(Information)
^^^^
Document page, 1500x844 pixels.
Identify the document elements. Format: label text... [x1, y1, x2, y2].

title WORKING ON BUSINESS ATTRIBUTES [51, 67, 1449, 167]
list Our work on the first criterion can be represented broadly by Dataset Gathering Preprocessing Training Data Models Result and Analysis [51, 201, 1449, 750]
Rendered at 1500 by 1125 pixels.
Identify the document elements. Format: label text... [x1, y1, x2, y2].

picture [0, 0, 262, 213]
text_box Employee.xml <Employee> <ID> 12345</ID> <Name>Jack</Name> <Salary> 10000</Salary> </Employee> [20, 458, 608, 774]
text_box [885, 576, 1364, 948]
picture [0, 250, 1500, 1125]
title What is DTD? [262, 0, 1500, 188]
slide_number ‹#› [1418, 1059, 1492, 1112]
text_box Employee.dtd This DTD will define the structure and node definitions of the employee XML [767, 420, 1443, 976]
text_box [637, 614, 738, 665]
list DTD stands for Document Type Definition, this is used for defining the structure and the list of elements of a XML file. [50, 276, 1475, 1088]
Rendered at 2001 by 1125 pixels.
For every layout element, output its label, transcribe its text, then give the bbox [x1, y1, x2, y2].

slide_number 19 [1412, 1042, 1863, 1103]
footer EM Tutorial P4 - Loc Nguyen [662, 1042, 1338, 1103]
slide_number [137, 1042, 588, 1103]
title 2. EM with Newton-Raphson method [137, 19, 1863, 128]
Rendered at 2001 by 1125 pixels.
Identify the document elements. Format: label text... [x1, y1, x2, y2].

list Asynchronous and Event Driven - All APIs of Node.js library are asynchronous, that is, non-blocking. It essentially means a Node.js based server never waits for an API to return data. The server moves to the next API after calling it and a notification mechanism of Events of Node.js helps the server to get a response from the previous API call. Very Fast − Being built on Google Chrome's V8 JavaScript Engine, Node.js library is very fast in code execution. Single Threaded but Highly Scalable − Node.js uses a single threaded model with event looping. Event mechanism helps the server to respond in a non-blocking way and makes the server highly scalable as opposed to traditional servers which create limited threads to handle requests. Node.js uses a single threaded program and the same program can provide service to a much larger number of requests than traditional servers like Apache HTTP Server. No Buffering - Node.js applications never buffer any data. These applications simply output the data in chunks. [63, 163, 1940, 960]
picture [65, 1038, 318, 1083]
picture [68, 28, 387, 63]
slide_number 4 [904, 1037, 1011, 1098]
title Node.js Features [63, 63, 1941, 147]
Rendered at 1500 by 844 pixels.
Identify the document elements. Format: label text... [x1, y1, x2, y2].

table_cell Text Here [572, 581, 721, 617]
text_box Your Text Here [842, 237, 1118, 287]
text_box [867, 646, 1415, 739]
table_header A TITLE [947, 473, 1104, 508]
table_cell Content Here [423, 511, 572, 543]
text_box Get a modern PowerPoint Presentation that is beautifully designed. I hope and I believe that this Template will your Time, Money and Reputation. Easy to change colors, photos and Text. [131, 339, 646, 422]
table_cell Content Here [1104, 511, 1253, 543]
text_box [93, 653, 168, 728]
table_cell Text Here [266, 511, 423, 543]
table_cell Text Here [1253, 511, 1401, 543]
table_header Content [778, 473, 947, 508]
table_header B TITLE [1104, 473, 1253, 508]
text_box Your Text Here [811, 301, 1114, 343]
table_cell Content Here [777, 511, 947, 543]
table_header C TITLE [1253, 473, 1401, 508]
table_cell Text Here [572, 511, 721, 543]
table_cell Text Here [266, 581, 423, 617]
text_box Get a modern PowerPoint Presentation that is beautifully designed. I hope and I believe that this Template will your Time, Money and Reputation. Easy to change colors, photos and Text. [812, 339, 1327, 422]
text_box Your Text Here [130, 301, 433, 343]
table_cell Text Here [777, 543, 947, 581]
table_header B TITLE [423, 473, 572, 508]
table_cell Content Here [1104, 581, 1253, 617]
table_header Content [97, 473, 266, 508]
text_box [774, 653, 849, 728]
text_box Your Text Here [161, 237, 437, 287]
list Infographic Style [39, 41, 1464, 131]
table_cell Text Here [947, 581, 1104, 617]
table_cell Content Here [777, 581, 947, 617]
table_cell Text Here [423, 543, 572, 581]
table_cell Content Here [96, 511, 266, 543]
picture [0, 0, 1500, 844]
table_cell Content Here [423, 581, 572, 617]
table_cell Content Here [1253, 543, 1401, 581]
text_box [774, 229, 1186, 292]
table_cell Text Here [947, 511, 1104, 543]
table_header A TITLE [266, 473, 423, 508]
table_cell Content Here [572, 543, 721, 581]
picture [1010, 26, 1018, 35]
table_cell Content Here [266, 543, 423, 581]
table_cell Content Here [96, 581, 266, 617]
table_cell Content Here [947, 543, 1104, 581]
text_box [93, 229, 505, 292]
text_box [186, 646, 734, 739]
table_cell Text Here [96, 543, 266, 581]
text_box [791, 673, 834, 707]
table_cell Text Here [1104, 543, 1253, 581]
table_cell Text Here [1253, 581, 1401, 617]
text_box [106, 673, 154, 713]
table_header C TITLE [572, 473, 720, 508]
^^^^
(Task description)
Keep every word the same. Retype all the material.

(Output for this task)
Document page, 1500x844 pixels.
Identify the document elements. Format: label text... [x1, y1, x2, y2].

title WORKING ON BUSINESS ATTRIBUTES [51, 67, 1449, 167]
list Our work on the first criterion can be represented broadly by Dataset Gathering Preprocessing Training Data Models Result and Analysis [51, 201, 1449, 750]
Rendered at 1500 by 1125 pixels.
Identify the document elements. Format: label text... [x1, y1, x2, y2].

picture [0, 0, 262, 213]
text_box Employee.xml <Employee> <ID> 12345</ID> <Name>Jack</Name> <Salary> 10000</Salary> </Employee> [20, 458, 608, 774]
text_box [885, 576, 1364, 948]
picture [0, 250, 1500, 1125]
title What is DTD? [262, 0, 1500, 188]
slide_number ‹#› [1418, 1059, 1492, 1112]
text_box Employee.dtd This DTD will define the structure and node definitions of the employee XML [767, 420, 1443, 976]
text_box [637, 614, 738, 665]
list DTD stands for Document Type Definition, this is used for defining the structure and the list of elements of a XML file. [50, 276, 1475, 1088]
Rendered at 2001 by 1125 pixels.
For every layout element, output its label, transcribe its text, then give the bbox [x1, y1, x2, y2].

slide_number 19 [1412, 1042, 1863, 1103]
footer EM Tutorial P4 - Loc Nguyen [662, 1042, 1338, 1103]
slide_number [137, 1042, 588, 1103]
title 2. EM with Newton-Raphson method [137, 19, 1863, 128]
Rendered at 2001 by 1125 pixels.
Identify the document elements. Format: label text... [x1, y1, x2, y2].

list Asynchronous and Event Driven - All APIs of Node.js library are asynchronous, that is, non-blocking. It essentially means a Node.js based server never waits for an API to return data. The server moves to the next API after calling it and a notification mechanism of Events of Node.js helps the server to get a response from the previous API call. Very Fast − Being built on Google Chrome's V8 JavaScript Engine, Node.js library is very fast in code execution. Single Threaded but Highly Scalable − Node.js uses a single threaded model with event looping. Event mechanism helps the server to respond in a non-blocking way and makes the server highly scalable as opposed to traditional servers which create limited threads to handle requests. Node.js uses a single threaded program and the same program can provide service to a much larger number of requests than traditional servers like Apache HTTP Server. No Buffering - Node.js applications never buffer any data. These applications simply output the data in chunks. [63, 163, 1940, 960]
picture [65, 1038, 318, 1083]
picture [68, 28, 387, 63]
slide_number 4 [904, 1037, 1011, 1098]
title Node.js Features [63, 63, 1941, 147]
Rendered at 1500 by 844 pixels.
Identify the document elements. Format: label text... [x1, y1, x2, y2].

table_cell Text Here [572, 581, 721, 617]
text_box Your Text Here [842, 237, 1118, 287]
text_box [867, 646, 1415, 739]
table_header A TITLE [947, 473, 1104, 508]
table_cell Content Here [423, 511, 572, 543]
text_box Get a modern PowerPoint Presentation that is beautifully designed. I hope and I believe that this Template will your Time, Money and Reputation. Easy to change colors, photos and Text. [131, 339, 646, 422]
table_cell Content Here [1104, 511, 1253, 543]
text_box [93, 653, 168, 728]
table_cell Text Here [266, 511, 423, 543]
table_cell Text Here [1253, 511, 1401, 543]
table_header Content [778, 473, 947, 508]
table_header B TITLE [1104, 473, 1253, 508]
text_box Your Text Here [811, 301, 1114, 343]
table_cell Content Here [777, 511, 947, 543]
table_header C TITLE [1253, 473, 1401, 508]
table_cell Text Here [572, 511, 721, 543]
table_cell Text Here [266, 581, 423, 617]
text_box Get a modern PowerPoint Presentation that is beautifully designed. I hope and I believe that this Template will your Time, Money and Reputation. Easy to change colors, photos and Text. [812, 339, 1327, 422]
text_box Your Text Here [130, 301, 433, 343]
table_cell Text Here [777, 543, 947, 581]
table_header B TITLE [423, 473, 572, 508]
table_cell Content Here [1104, 581, 1253, 617]
table_header Content [97, 473, 266, 508]
text_box [774, 653, 849, 728]
text_box Your Text Here [161, 237, 437, 287]
list Infographic Style [39, 41, 1464, 131]
table_cell Text Here [947, 581, 1104, 617]
table_cell Content Here [777, 581, 947, 617]
table_cell Text Here [423, 543, 572, 581]
table_cell Content Here [96, 511, 266, 543]
picture [0, 0, 1500, 844]
table_cell Content Here [423, 581, 572, 617]
table_cell Content Here [1253, 543, 1401, 581]
text_box [774, 229, 1186, 292]
table_cell Text Here [947, 511, 1104, 543]
table_header A TITLE [266, 473, 423, 508]
table_cell Content Here [572, 543, 721, 581]
picture [1010, 26, 1018, 35]
table_cell Content Here [266, 543, 423, 581]
table_cell Content Here [96, 581, 266, 617]
table_cell Content Here [947, 543, 1104, 581]
text_box [93, 229, 505, 292]
text_box [186, 646, 734, 739]
table_cell Text Here [96, 543, 266, 581]
text_box [791, 673, 834, 707]
table_cell Text Here [1104, 543, 1253, 581]
table_cell Text Here [1253, 581, 1401, 617]
text_box [106, 673, 154, 713]
table_header C TITLE [572, 473, 720, 508]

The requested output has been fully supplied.